◆ **取り組む課題**
排便ケアに関する本文のうち、「下剤に頼らない排便ケア」から「くことが必要なのでしょうか。」までを、両端を含めてそのまま書き写すこと。

◆ **本文**
⁂

下剤に頼らない排便ケア
排便コントロールのアプローチ
排便コントロールは便の性状コントロール
医療法人社団俊和会 寺田病院 神山 剛一先生
~2008年1月 ライフリーいきいき通信 インタビュー~
排便障がいの問題は、切実であるにも関わらず、排尿障がいに比べるとまだ研究が立ち遅れているといえます。高齢者の便秘、下痢などの排便障がいは、どのように起きているのでしょうか。また、介護の現場では、どのようなアセスメントを行っていくことが必要なのでしょうか。
今号では、直腸肛門機能を専門とし、排便コンチネンスケアの先駆者である神山剛一先生にお話をうかがいました。神山先生は、排便障がいの原因やその治療の研究とともに、臨床医として、患者さんのQOL医療に精力的に取り組まれています。

⁂

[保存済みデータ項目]
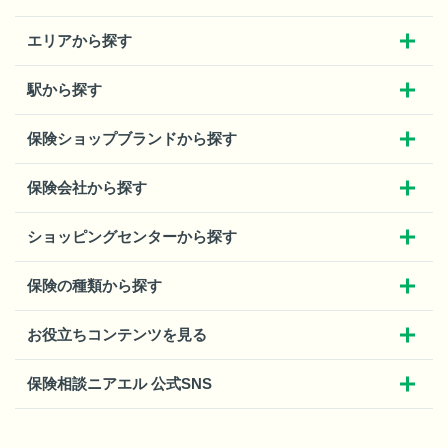
エリアから探す
駅から探す
保険ショップブランドから探す
保険会社から探す
ショッピングセンターから探す
保険の種類から探す
お役立ちコンテンツを見る
保険相談ニアエル 公式SNS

⁂

◆ **解答例**
下剤に頼らない排便ケア
排便コントロールのアプローチ
排便コントロールは便の性状コントロール
医療法人社団俊和会 寺田病院 神山 剛一先生
~2008年1月 ライフリーいきいき通信 インタビュー~
排便障がいの問題は、切実であるにも関わらず、排尿障がいに比べるとまだ研究が立ち遅れているといえます。高齢者の便秘、下痢などの排便障がいは、どのように起きているのでしょうか。また、介護の現場では、どのようなアセスメントを行っていくことが必要なのでしょうか。